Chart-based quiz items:
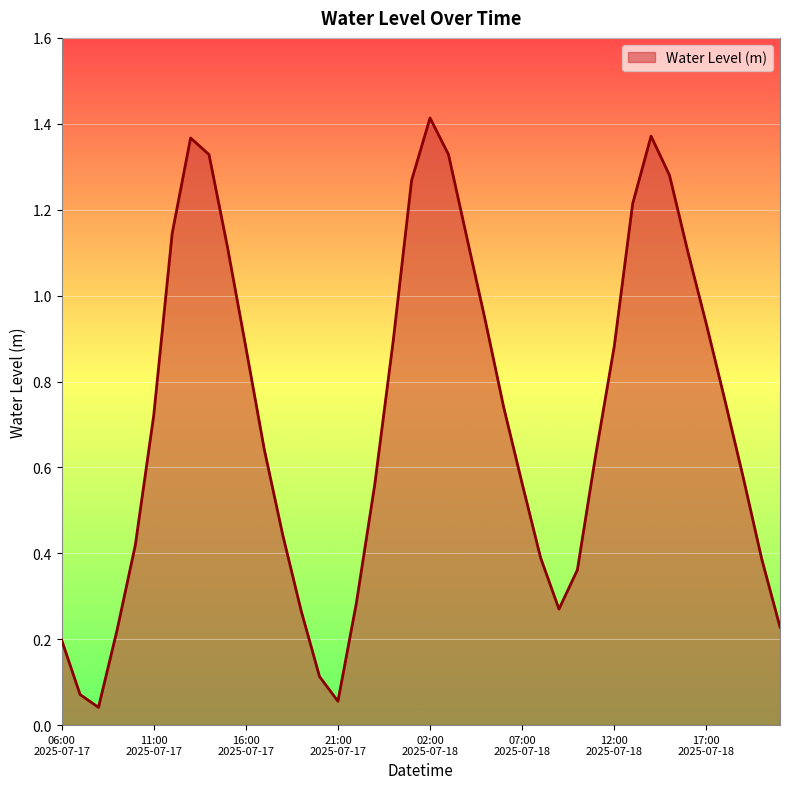

Does the chart have visible grid lines?

Yes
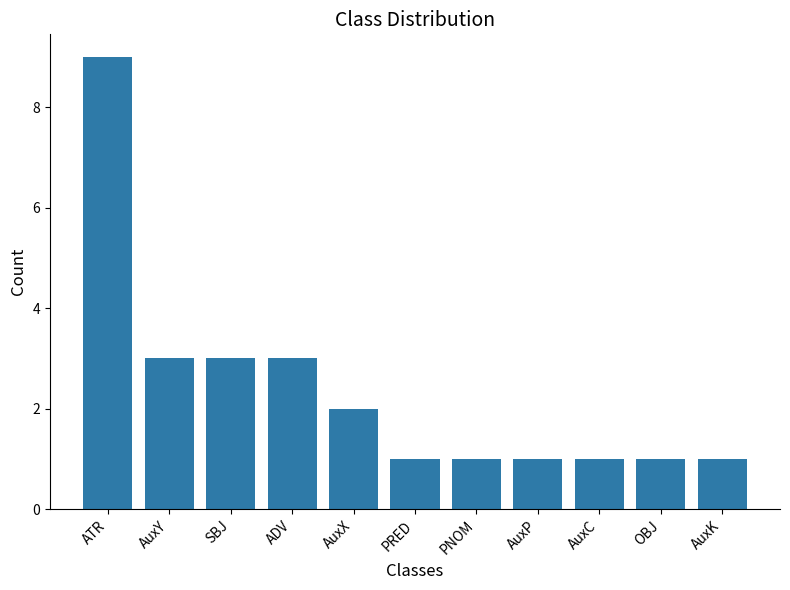

Is it true that the value at SBJ is 4?

False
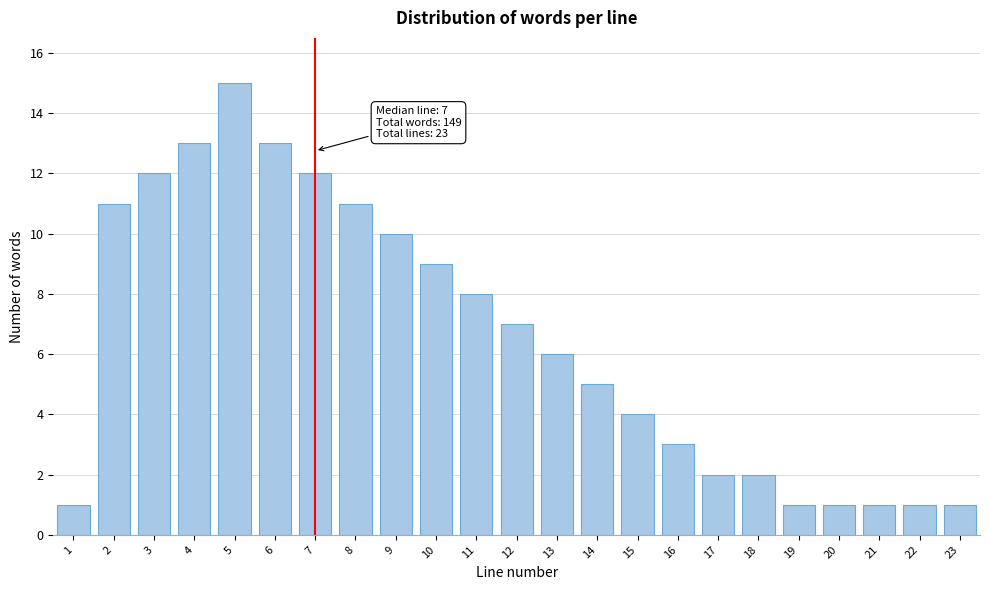

Reading left to right, what are all the values shown in this chart?

1=1	2=11	3=12	4=13	5=15	6=13	7=12	8=11	9=10	10=9	11=8	12=7	13=6	14=5	15=4	16=3	17=2	18=2	19=1	20=1	21=1	22=1	23=1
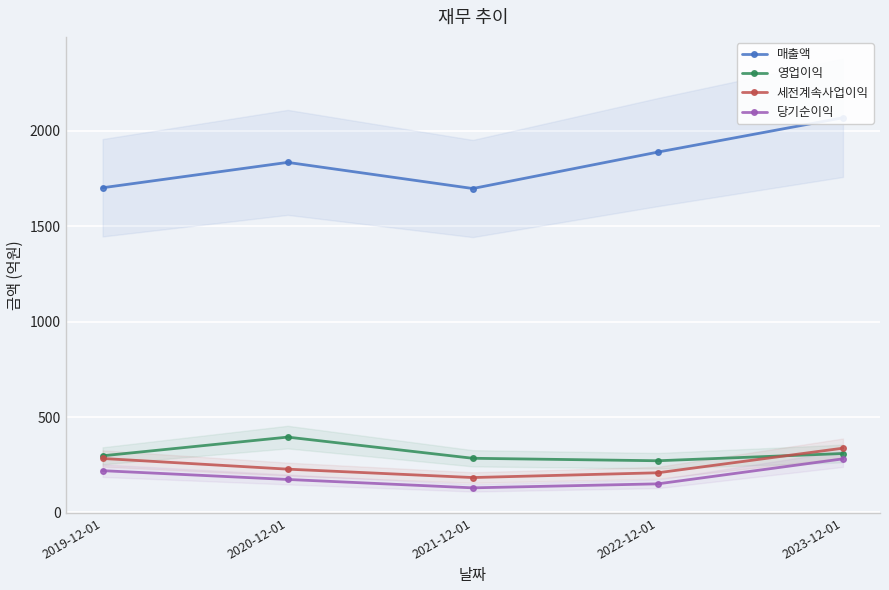

Which has a higher value, 2023-12-01 or 2021-12-01?

2023-12-01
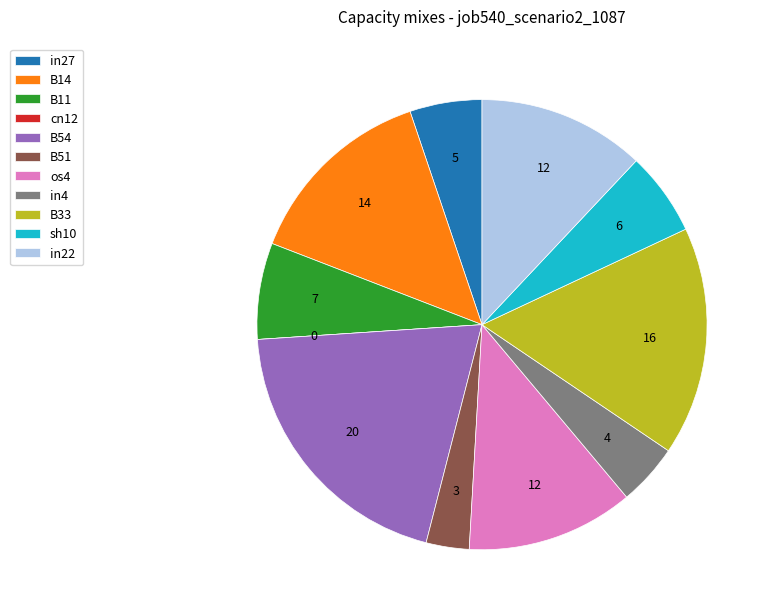

Does B33 represent more than half of the total?

No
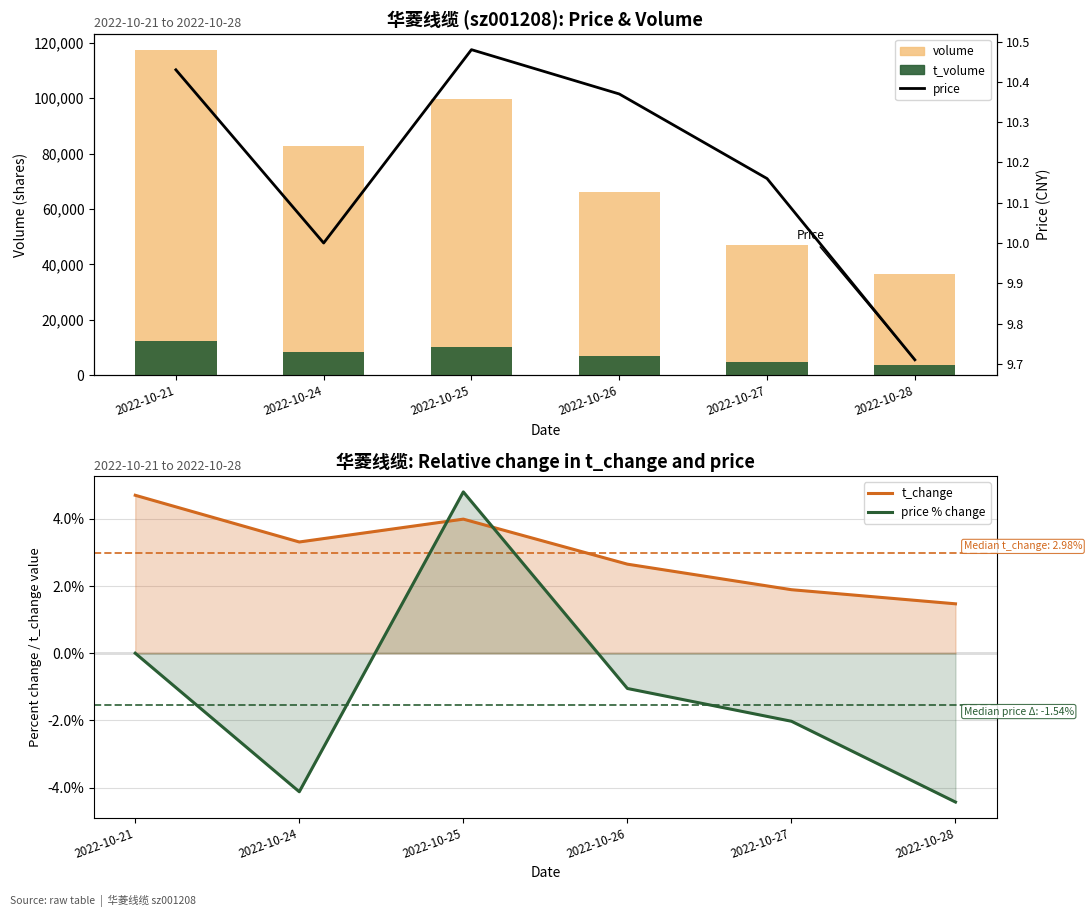

Where is t_change line nearest to the value 3?

2022-10-24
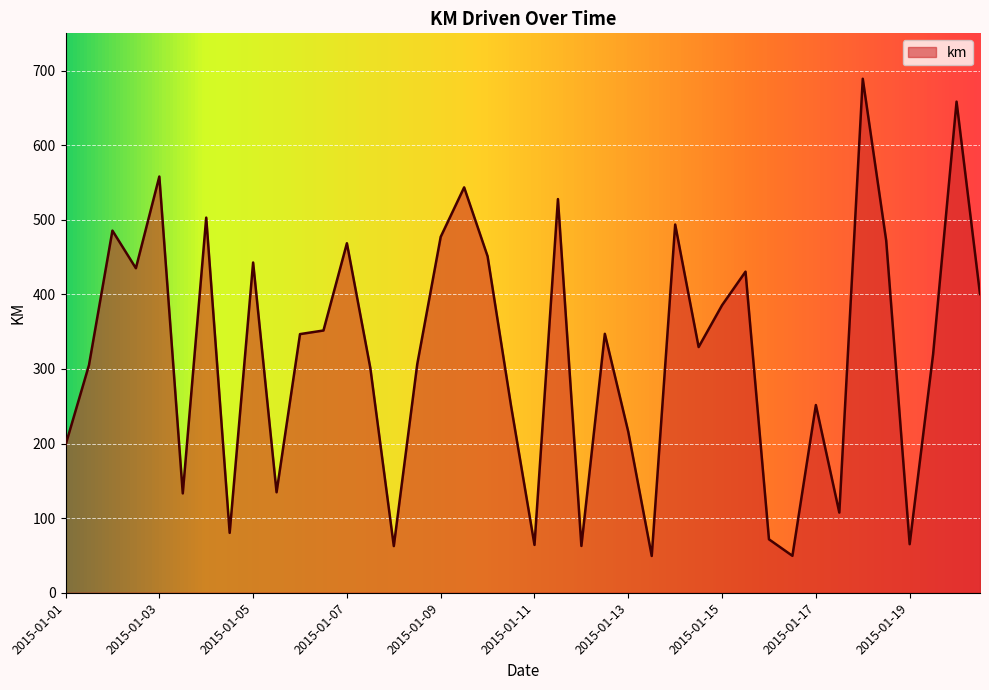

What is the difference between the maximum and minimum values?

639.8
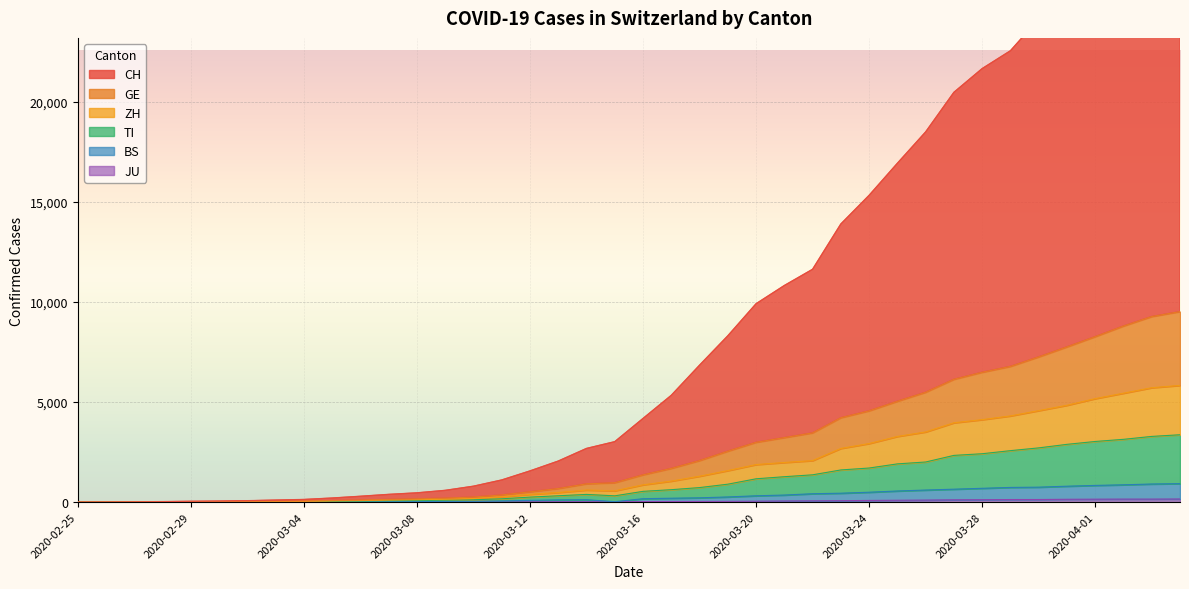

True or false: JU has a value of 100 at 2020-04-04.

False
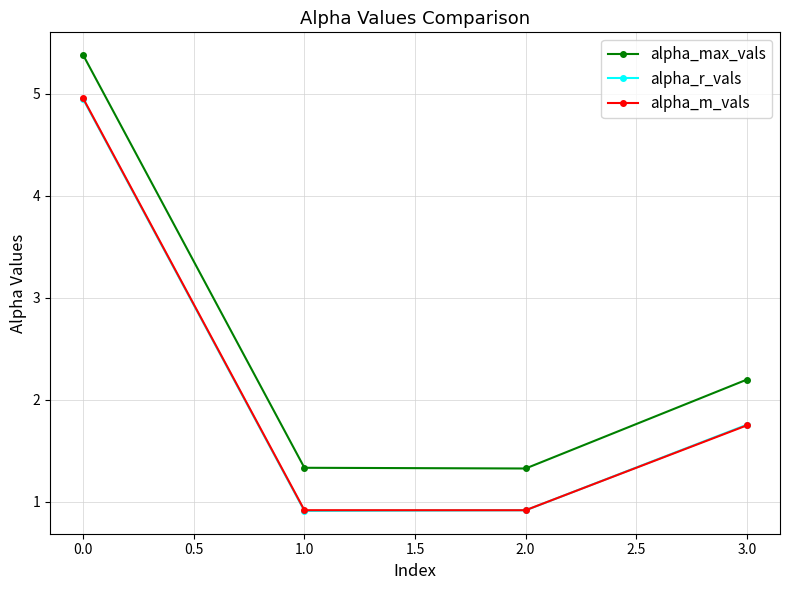

What is the minimum value for alpha_m_vals?

0.9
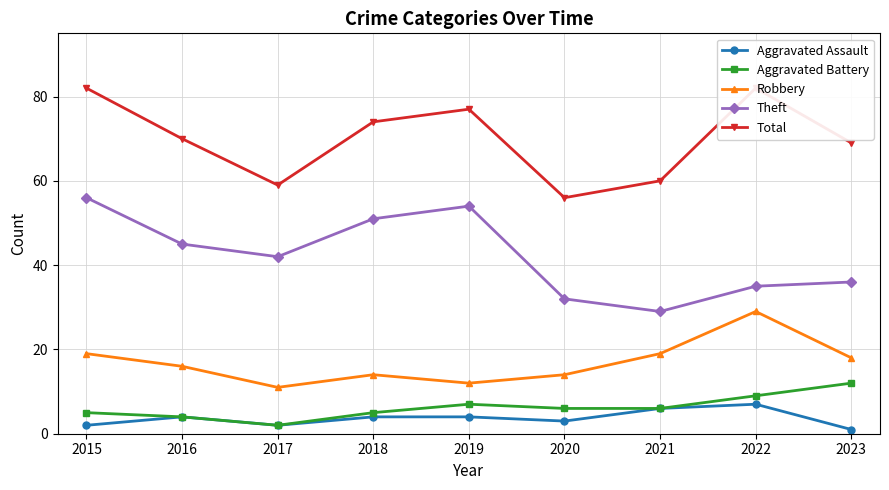

At which category does the chart reach its minimum across all series?

2023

TASK BRIEF | Set down, word for word, the lines above that start at the line containing "At which category" and run through the last line.

SOLUTION |
At which category does the chart reach its minimum across all series?

2023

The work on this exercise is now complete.